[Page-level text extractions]
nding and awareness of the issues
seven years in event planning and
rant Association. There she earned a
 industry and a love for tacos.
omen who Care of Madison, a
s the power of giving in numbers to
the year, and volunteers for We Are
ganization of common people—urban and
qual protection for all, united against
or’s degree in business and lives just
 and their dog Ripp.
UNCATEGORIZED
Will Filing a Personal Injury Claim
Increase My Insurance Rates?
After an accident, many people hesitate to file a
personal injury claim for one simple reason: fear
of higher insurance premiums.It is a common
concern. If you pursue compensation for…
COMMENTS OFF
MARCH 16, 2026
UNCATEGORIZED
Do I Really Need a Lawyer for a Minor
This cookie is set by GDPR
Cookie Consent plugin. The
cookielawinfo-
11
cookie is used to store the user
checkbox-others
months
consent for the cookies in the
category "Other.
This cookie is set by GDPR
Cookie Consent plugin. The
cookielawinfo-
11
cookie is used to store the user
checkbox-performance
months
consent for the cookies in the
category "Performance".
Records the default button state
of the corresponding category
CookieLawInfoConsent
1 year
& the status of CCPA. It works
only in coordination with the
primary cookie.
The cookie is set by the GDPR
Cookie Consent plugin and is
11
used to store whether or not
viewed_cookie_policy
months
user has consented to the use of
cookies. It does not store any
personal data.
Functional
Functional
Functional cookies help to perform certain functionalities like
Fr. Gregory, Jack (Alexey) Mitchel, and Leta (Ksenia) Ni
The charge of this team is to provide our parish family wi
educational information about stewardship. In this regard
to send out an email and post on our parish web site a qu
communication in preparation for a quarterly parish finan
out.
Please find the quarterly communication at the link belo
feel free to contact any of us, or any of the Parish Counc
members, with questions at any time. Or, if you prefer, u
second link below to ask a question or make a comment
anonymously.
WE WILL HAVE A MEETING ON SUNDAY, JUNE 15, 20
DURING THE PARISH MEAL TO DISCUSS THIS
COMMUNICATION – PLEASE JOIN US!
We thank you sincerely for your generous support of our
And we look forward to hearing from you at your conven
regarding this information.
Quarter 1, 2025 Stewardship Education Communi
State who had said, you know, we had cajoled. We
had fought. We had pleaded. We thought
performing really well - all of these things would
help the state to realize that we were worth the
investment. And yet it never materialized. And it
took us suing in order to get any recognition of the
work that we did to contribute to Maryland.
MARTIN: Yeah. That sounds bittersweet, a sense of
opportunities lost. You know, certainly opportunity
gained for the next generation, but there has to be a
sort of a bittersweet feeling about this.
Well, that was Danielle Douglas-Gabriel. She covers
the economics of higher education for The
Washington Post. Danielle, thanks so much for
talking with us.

* **How to complete this task**: Please convert everything from the start of the material down to and including the line containing "or’s degree in business and lives just" into a numbered list, leaving out any blank lines.

* **The completed task**:
1. nding and awareness of the issues
2. seven years in event planning and
3. rant Association. There she earned a
4.  industry and a love for tacos.
5. omen who Care of Madison, a
6. s the power of giving in numbers to
7. the year, and volunteers for We Are
8. ganization of common people—urban and
9. qual protection for all, united against
10. or’s degree in business and lives just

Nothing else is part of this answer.